3. Multi-Source Dijkstra
We can run Dijkstra's algorithm starting from all safe vertices simultaneously. For each node, we maintain:
- The shortest distance to a safe vertex.
- The second shortest distance to a safe vertex from a different origin.
- The ID of the origin (safe vertex) for both distances.
Algorithm Details
- Initialize distance arrays ((d1), (d2)) with infinity, and source arrays ((s1), (s2)) with -1.
- Push all safe vertices into a priority queue with distance 0 and their own ID as sourrce.
- While the priority queue is not empty:
- Pop the state with smallest distance.
- If this distance does not match stored (d1) or (d2), skip (outdated).
- For each neighbor (v) of current node (u):
- Candidate distance = current distance + 1 (unit edge weight).
- Update (d1), (s1), (d2), (s2) accordingly, ensuring the two best distances come from different sources.
Complexity
Time: (O((N+M)\log N)), Space: (O(N+M)).
4. Correctness
The algorithm correctly computes the shortest and second shortest distances from distinct safe vertices due to the properties of Dijkstra's algorithm plus careful maintenance of the two best solutions.
5. Implementation
#include <bits/stdc++.h>
using namespace std;
using ll = long long;
const ll INF = 1e18;
int main() {
ios::sync_with_stdio(false);
cin.tie(nullptr);
int n, m;
cin >> n >> m;
vector<vector<int>> g(n+1);
for (int i = 0; i < m; ++i) {
int u, v;
cin >> u >> v;
g[u].push_back(v);
g[v].push_back(u);
}
string s;
cin >> s;
s = " " + s; // 1-indexed
vector<ll> d1(n+1, INF), d2(n+1, INF);
vector<int> s1(n+1, -1), s2(n+1, -1);
// (distance, vertex, source)
priority_queue<tuple<ll,int,int>, vector<tuple<ll,int,int>>, greater<tuple<ll,int,int>>> pq;
for (int i = 1; i <= n; ++i) {
if (s[i] == 'S') {
d1[i] = 0;
s1[i] = i;
pq.push({0, i, i});
}
}
while (!pq.empty()) {
auto [d, u, src] = pq.top();
pq.pop();
if (d != d1[u] && d != d2[u]) continue;
for (int v : g[u]) {
ll nd = d + 1;
if (nd < d1[v]) {
if (s1[v] != src) {
d2[v] = d1[v];
s2[v] = s1[v];
}
d1[v] = nd;
s1[v] = src;
pq.push({nd, v, src});
} else if (nd == d1[v]) {
if (s1[v] != src && nd < d2[v]) {
d2[v] = nd;
s2[v] = src;
pq.push({nd, v, src});
}
} else if (nd < d2[v]) {
if (s1[v] != src) {
d2[v] = nd;
s2[v] = src;
pq.push({nd, v, src});
}
}
}
}
vector<int> dangerous;
for (int i = 1; i <= n; ++i) {
if (s[i] == 'D') dangerous.push_back(i);
}
sort(dangerous.begin(), dangerous.end());
for (int v : dangerous) {
if (d2[v] == INF) cout << -1 << endl; // should not happen per constraints
else cout << d1[v] + d2[v] << endl;
}
return 0;
}
6. Summary
The problem reduces to computing the sum of the distances to the two closest distinct safe vertices for each dangerous node.
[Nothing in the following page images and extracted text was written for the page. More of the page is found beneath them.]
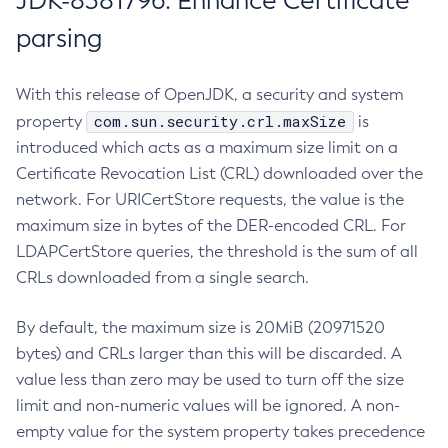
JDK-8381796: Enhance Certificate
parsing
With this release of OpenJDK, a security and system
com.sun.security.crl.maxSize
property
is
introduced which acts as a maximum size limit on a
Certificate Revocation List (CRL) downloaded over the
network. For URICertStore requests, the value is the
maximum size in bytes of the DER-encoded CRL. For
LDAPCertStore queries, the threshold is the sum of all
CRLs downloaded from a single search.
By default, the maximum size is 20MiB (20971520
bytes) and CRLs larger than this will be discarded. A
value less than zero may be used to turn off the size
limit and non-numeric values will be ignored. A non-
empty value for the system property takes precedence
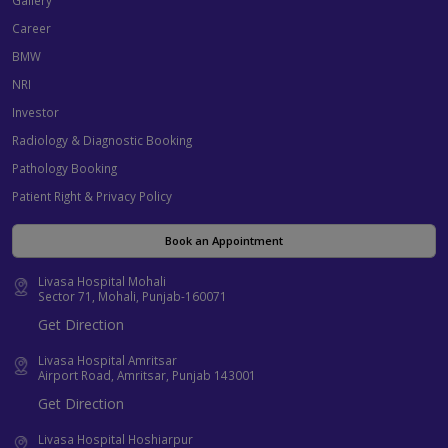
Career
BMW
NRI
Investor
Radiology & Diagnostic Booking
Pathology Booking
Patient Right & Privacy Policy
Book an Appointment
Livasa Hospital Mohali
Sector 71, Mohali, Punjab-160071
Get Direction
Livasa Hospital Amritsar
Airport Road, Amritsar, Punjab 143001
Get Direction
Livasa Hospital Hoshiarpur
Multi-source Dijkstra efficiently computes these distances for all vertices simultaneously.
Key takeaways:
- Transform the problem into finding nearest and second-nearest safe vertices from different origins.
- Use multi-source Dijkstra to compute both distances in one pass.
- Handle the second-best distance carefully with proper source tracking.